▶ [Exercise description]:
An exact retyping of all lines below is the answer; pictures do not belong in it.

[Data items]
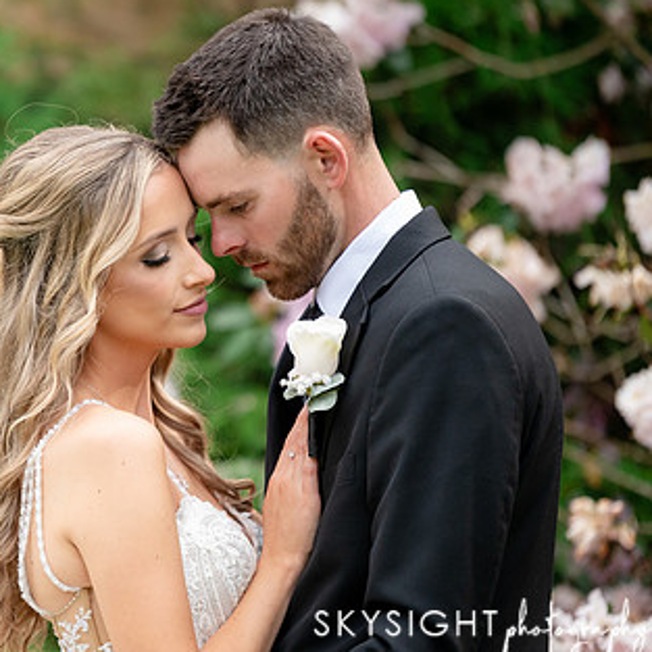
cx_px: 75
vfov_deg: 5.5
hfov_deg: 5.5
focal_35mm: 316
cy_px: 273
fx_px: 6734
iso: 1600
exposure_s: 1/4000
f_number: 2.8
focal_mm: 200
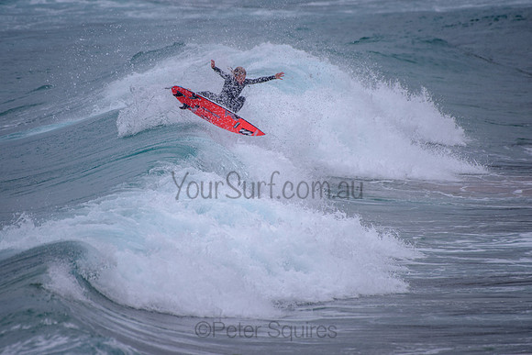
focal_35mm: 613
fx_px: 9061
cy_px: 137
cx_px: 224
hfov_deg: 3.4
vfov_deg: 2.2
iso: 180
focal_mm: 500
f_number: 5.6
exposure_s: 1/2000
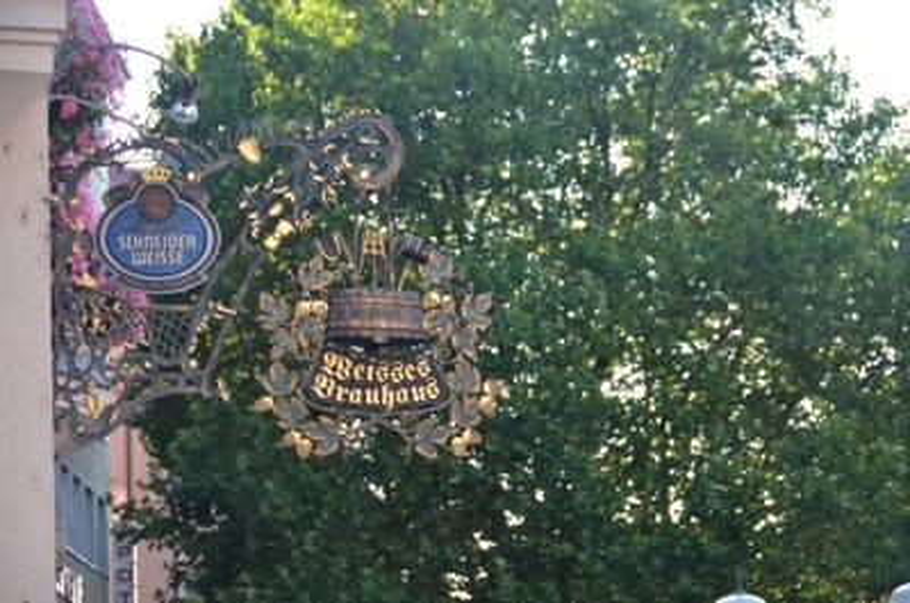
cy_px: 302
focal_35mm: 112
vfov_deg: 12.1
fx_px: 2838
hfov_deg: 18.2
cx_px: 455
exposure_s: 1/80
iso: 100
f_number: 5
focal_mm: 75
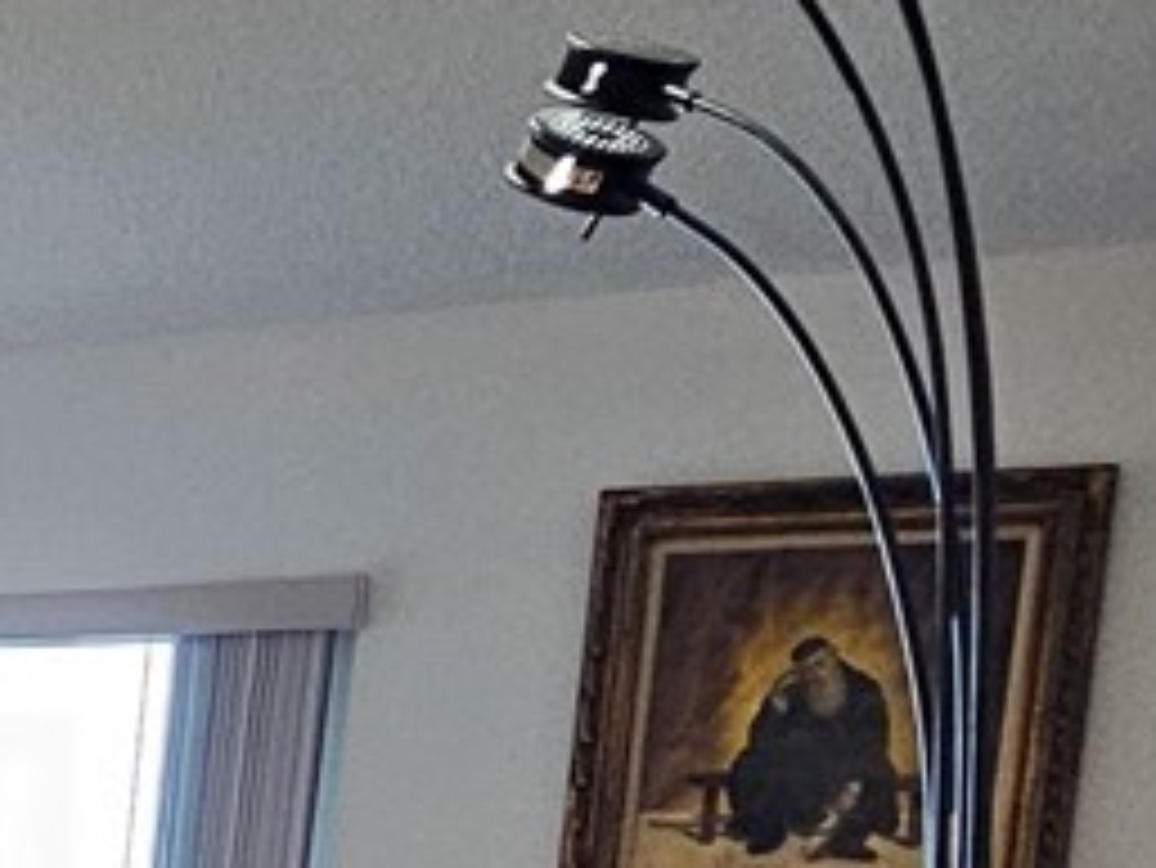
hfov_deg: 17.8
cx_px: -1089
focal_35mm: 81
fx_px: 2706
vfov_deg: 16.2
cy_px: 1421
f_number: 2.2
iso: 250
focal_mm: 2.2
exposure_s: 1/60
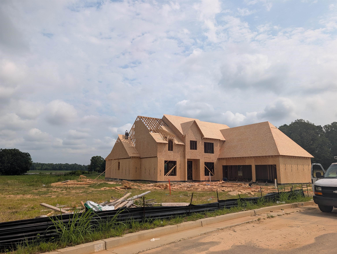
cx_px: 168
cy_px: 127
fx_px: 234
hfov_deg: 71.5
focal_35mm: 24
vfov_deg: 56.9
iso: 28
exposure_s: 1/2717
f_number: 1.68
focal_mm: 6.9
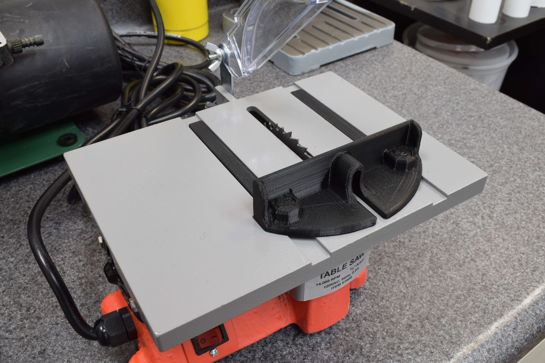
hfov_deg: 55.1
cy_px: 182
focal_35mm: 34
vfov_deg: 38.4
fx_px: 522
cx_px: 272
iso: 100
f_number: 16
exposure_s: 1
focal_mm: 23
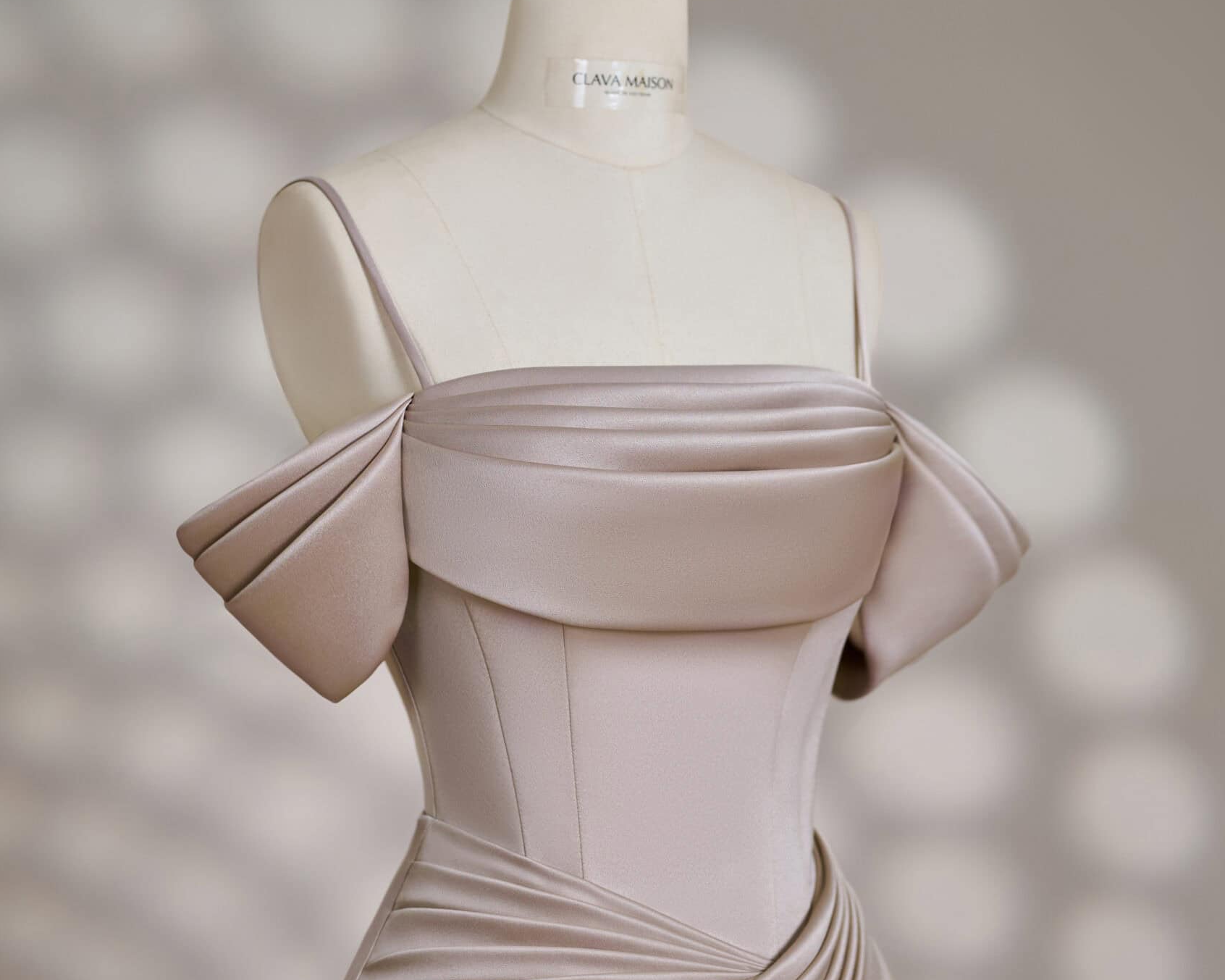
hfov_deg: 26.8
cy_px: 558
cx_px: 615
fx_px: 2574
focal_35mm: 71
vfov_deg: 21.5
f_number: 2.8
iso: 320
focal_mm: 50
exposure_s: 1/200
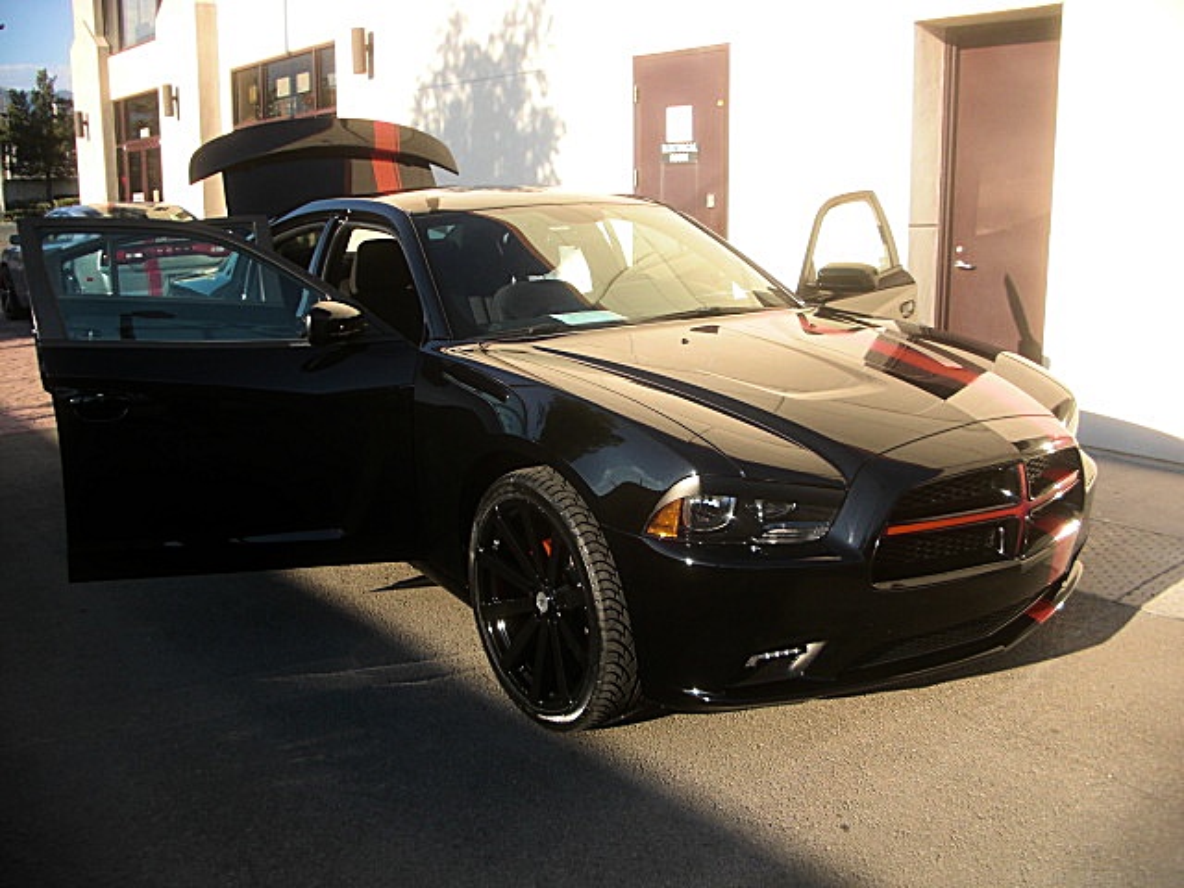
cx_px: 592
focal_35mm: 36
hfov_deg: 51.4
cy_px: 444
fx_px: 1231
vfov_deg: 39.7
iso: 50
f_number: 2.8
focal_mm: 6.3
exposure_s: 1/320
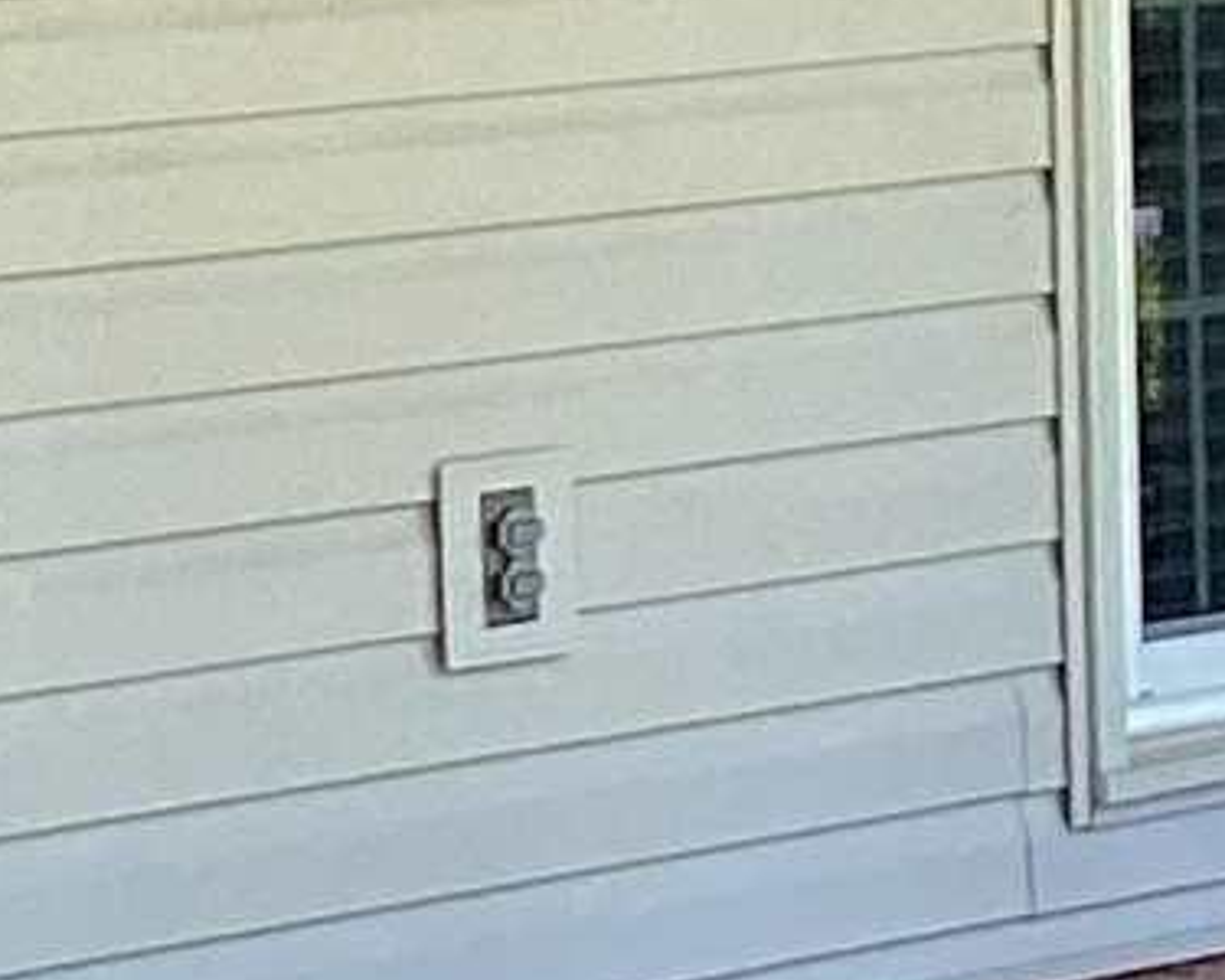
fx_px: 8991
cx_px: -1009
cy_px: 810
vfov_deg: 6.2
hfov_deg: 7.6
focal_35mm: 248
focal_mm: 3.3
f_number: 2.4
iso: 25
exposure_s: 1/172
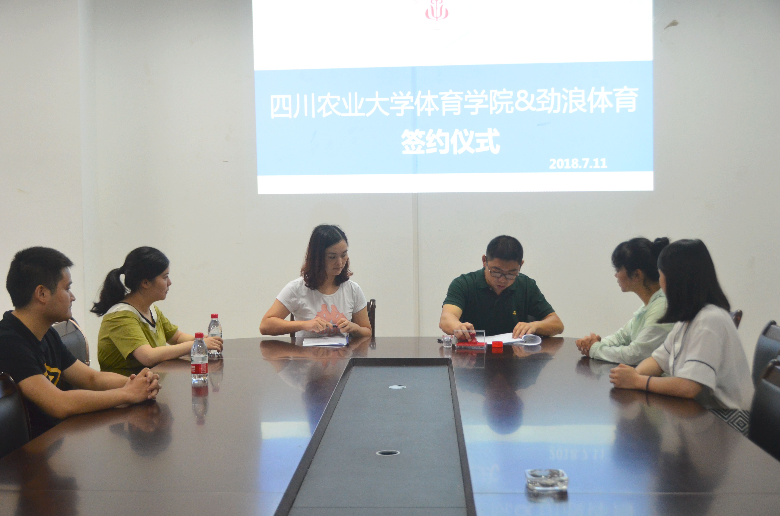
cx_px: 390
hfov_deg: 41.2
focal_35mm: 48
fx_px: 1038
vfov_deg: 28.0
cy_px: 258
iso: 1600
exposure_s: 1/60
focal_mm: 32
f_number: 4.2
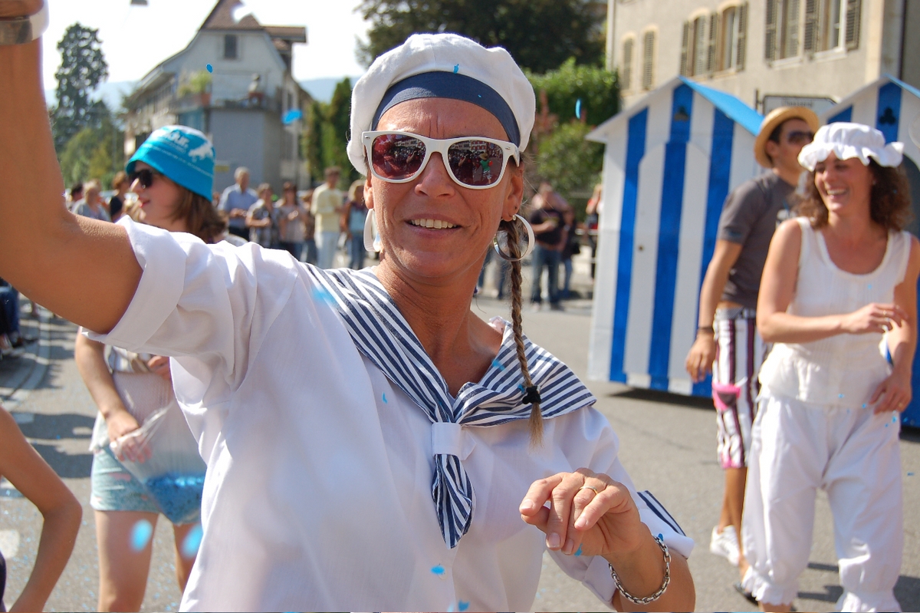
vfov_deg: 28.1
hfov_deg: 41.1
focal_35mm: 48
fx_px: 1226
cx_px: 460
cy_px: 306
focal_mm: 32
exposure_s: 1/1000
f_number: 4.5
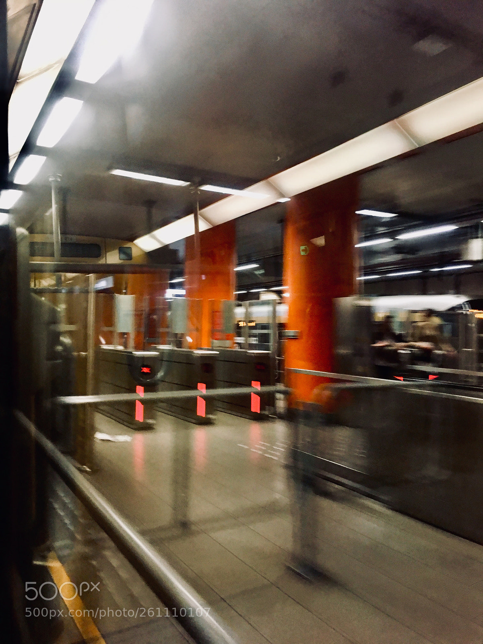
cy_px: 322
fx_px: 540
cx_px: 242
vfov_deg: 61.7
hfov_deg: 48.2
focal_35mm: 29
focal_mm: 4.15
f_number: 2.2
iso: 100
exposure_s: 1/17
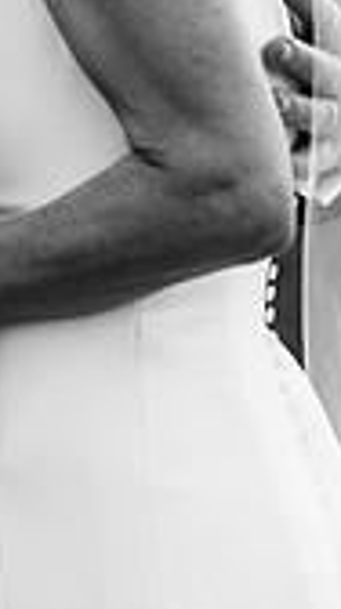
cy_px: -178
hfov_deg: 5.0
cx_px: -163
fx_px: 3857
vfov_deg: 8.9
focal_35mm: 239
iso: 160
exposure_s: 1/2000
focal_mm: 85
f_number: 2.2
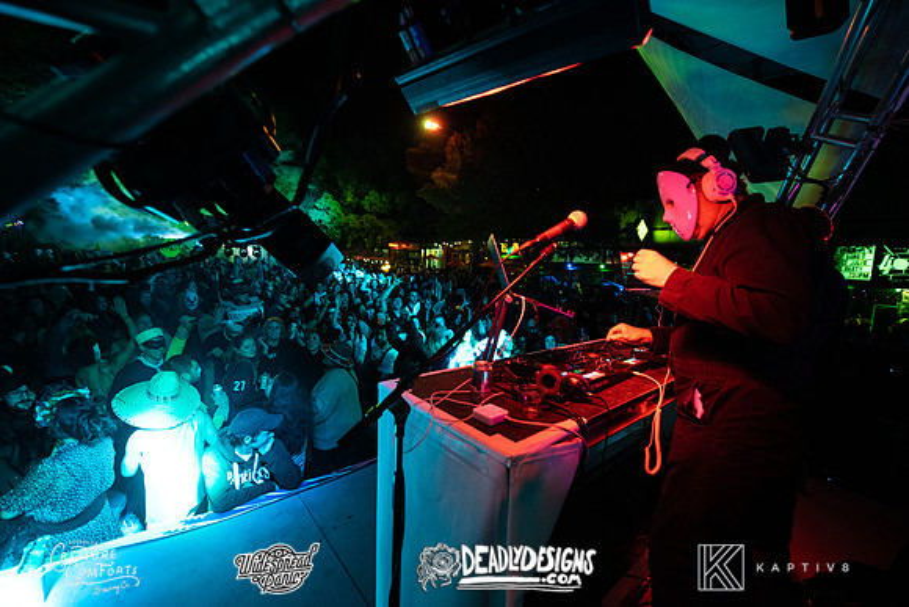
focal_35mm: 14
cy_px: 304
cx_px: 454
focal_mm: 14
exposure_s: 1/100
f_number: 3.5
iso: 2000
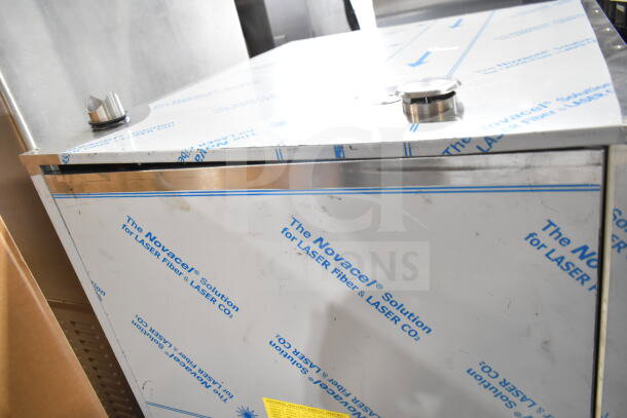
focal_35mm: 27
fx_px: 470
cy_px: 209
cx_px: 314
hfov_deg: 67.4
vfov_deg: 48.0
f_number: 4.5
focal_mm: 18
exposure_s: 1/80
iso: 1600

▶ [Written solution]:
cx_px: 75
vfov_deg: 5.5
hfov_deg: 5.5
focal_35mm: 316
cy_px: 273
fx_px: 6734
iso: 1600
exposure_s: 1/4000
f_number: 2.8
focal_mm: 200
focal_35mm: 613
fx_px: 9061
cy_px: 137
cx_px: 224
hfov_deg: 3.4
vfov_deg: 2.2
iso: 180
focal_mm: 500
f_number: 5.6
exposure_s: 1/2000
cy_px: 302
focal_35mm: 112
vfov_deg: 12.1
fx_px: 2838
hfov_deg: 18.2
cx_px: 455
exposure_s: 1/80
iso: 100
f_number: 5
focal_mm: 75
hfov_deg: 17.8
cx_px: -1089
focal_35mm: 81
fx_px: 2706
vfov_deg: 16.2
cy_px: 1421
f_number: 2.2
iso: 250
focal_mm: 2.2
exposure_s: 1/60
cx_px: 168
cy_px: 127
fx_px: 234
hfov_deg: 71.5
focal_35mm: 24
vfov_deg: 56.9
iso: 28
exposure_s: 1/2717
f_number: 1.68
focal_mm: 6.9
hfov_deg: 55.1
cy_px: 182
focal_35mm: 34
vfov_deg: 38.4
fx_px: 522
cx_px: 272
iso: 100
f_number: 16
exposure_s: 1
focal_mm: 23
hfov_deg: 26.8
cy_px: 558
cx_px: 615
fx_px: 2574
focal_35mm: 71
vfov_deg: 21.5
f_number: 2.8
iso: 320
focal_mm: 50
exposure_s: 1/200
cx_px: 592
focal_35mm: 36
hfov_deg: 51.4
cy_px: 444
fx_px: 1231
vfov_deg: 39.7
iso: 50
f_number: 2.8
focal_mm: 6.3
exposure_s: 1/320
fx_px: 8991
cx_px: -1009
cy_px: 810
vfov_deg: 6.2
hfov_deg: 7.6
focal_35mm: 248
focal_mm: 3.3
f_number: 2.4
iso: 25
exposure_s: 1/172
cx_px: 390
hfov_deg: 41.2
focal_35mm: 48
fx_px: 1038
vfov_deg: 28.0
cy_px: 258
iso: 1600
exposure_s: 1/60
focal_mm: 32
f_number: 4.2
vfov_deg: 28.1
hfov_deg: 41.1
focal_35mm: 48
fx_px: 1226
cx_px: 460
cy_px: 306
focal_mm: 32
exposure_s: 1/1000
f_number: 4.5
cy_px: 322
fx_px: 540
cx_px: 242
vfov_deg: 61.7
hfov_deg: 48.2
focal_35mm: 29
focal_mm: 4.15
f_number: 2.2
iso: 100
exposure_s: 1/17
cy_px: -178
hfov_deg: 5.0
cx_px: -163
fx_px: 3857
vfov_deg: 8.9
focal_35mm: 239
iso: 160
exposure_s: 1/2000
focal_mm: 85
f_number: 2.2
focal_35mm: 14
cy_px: 304
cx_px: 454
focal_mm: 14
exposure_s: 1/100
f_number: 3.5
iso: 2000
focal_35mm: 27
fx_px: 470
cy_px: 209
cx_px: 314
hfov_deg: 67.4
vfov_deg: 48.0
f_number: 4.5
focal_mm: 18
exposure_s: 1/80
iso: 1600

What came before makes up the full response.